Il salua Ébor Dendep et sortit de la boulaie, encore boitillant, le bras entouré d’un bandage ; et pourtant il y avait une vivacité dans sa démarche, une telle résolution sur son visage, qu’il paraissait mieux portant que bien d’autres hommes. Les jeunes gens le suivirent en silence.

— Qui est-ce ? demanda la messagère de Trethat en le regardant s’éloigner.

— L’homme auquel était destiné ton message, Selver d’Eshreth, un dieu parmi nous. Avais-tu déjà vu un dieu, ma fille ?

— Le Joueur de Lyre est passé dans notre ville lorsque j’avais dix ans.

— Oui, le vieux Ertel. Il était de mon Arbre, et des Vallées du Nord, comme moi. Eh bien, maintenant, tu as vu un second dieu, et bien plus grand. Parle de lui à ton peuple de Trethat.

— Quel dieu est-ce, mère ?

— Un nouveau, répondit Ébor Dendep de sa vieille voix sèche. Le fils du feu de forêt, le frère de l’assassiné. Il est celui qui ne renaît pas. Maintenant allez, vous tous, allez à la Loge. Voyez qui part avec Selver, veillez à ce qu’ils puissent emporter de la nourriture. Laissez-moi un moment. J’ai autant de pressentiments qu’un vieil homme stupide, je dois rêver…
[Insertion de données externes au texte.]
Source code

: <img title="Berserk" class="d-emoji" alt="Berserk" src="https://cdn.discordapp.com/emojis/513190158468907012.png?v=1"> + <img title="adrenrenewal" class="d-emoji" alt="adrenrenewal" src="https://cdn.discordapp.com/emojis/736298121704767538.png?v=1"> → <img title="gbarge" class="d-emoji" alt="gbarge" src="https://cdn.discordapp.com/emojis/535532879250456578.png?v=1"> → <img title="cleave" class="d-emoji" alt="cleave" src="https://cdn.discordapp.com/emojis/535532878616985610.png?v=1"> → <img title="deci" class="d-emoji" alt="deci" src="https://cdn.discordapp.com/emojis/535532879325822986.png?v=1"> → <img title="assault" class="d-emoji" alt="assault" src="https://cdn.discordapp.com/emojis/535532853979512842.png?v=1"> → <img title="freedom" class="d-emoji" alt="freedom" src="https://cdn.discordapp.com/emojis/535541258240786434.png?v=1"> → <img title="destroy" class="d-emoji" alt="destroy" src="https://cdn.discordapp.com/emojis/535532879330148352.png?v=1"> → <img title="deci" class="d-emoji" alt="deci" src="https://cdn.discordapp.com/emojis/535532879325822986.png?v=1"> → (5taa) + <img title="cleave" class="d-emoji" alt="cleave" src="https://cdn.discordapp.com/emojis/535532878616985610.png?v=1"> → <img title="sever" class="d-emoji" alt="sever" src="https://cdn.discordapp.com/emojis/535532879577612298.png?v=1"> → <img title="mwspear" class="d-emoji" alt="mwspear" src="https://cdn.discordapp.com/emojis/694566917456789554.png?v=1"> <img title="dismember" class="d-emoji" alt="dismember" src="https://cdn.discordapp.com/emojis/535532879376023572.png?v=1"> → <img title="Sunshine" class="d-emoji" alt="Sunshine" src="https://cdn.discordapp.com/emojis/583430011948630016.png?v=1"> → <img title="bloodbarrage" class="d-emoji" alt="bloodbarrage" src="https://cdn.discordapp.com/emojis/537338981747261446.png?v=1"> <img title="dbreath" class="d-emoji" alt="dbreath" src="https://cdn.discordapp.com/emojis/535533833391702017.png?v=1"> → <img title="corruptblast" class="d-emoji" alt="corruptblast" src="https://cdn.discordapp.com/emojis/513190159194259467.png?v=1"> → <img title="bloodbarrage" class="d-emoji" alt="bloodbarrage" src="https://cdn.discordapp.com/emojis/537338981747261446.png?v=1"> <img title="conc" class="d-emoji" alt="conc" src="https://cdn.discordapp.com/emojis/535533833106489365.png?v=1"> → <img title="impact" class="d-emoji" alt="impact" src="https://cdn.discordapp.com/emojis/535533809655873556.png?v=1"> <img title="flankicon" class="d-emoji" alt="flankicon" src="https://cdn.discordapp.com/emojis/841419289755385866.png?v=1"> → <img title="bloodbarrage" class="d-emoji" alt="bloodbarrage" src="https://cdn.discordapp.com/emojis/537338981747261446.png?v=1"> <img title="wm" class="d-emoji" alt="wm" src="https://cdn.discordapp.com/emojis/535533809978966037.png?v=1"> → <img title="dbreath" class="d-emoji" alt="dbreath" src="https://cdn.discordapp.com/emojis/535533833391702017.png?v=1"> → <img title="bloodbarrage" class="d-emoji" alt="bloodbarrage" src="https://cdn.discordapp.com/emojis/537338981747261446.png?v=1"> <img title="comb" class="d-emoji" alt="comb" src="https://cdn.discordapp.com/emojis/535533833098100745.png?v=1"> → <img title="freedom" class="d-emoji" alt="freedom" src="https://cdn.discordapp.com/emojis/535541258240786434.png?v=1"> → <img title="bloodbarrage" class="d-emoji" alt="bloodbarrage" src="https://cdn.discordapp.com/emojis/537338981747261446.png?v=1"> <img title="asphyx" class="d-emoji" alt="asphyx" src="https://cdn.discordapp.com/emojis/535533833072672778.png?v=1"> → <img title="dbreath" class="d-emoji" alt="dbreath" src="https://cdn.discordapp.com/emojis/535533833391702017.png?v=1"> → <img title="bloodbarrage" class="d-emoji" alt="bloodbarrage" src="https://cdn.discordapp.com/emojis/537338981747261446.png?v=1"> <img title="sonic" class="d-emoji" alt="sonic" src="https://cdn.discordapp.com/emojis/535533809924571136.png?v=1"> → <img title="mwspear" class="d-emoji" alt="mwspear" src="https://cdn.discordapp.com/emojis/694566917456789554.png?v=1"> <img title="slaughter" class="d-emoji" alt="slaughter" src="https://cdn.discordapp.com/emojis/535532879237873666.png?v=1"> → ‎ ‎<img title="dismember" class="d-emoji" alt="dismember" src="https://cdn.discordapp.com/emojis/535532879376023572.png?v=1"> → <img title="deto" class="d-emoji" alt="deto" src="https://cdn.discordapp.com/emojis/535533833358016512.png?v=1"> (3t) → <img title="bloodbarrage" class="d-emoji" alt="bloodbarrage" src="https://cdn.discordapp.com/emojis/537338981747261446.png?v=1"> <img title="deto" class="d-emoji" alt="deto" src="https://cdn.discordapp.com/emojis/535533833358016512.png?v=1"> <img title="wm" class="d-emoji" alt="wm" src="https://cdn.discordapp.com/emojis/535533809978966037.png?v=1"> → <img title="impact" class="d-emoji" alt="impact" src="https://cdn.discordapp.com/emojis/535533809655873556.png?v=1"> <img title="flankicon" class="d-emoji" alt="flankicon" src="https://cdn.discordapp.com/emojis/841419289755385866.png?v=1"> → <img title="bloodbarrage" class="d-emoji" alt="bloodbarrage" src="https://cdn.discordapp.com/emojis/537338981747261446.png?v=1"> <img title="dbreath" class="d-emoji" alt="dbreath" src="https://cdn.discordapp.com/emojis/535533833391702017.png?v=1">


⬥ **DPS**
Cette nuit-là, Coro Mena accompagna Selver jusqu’à l’endroit où ils s’étaient rencontrés pour la première fois, sous les saules roux près de la rivière. Beaucoup de personnes suivaient Selver en direction du sud, près de soixante en tout, et la plupart des gens n’avaient jamais vu une plus grande troupe en marche. Cela ferait un énorme bruit et ils pourraient ainsi amener beaucoup d’autres personnes à les rejoindre en chemin, dans leur volonté de traverser la mer pour gagner Sornol. Pour cette nuit, Selver avait fait usage de son privilège de Rêveur, de son droit à la solitude. Il se mit à l’écart. Ses compagnons le retrouveraient au matin ; à partir de cet instant, pris par la foule et par l’action, il ne lui resterait que peu de temps pour la course lente et profonde des grands rêves.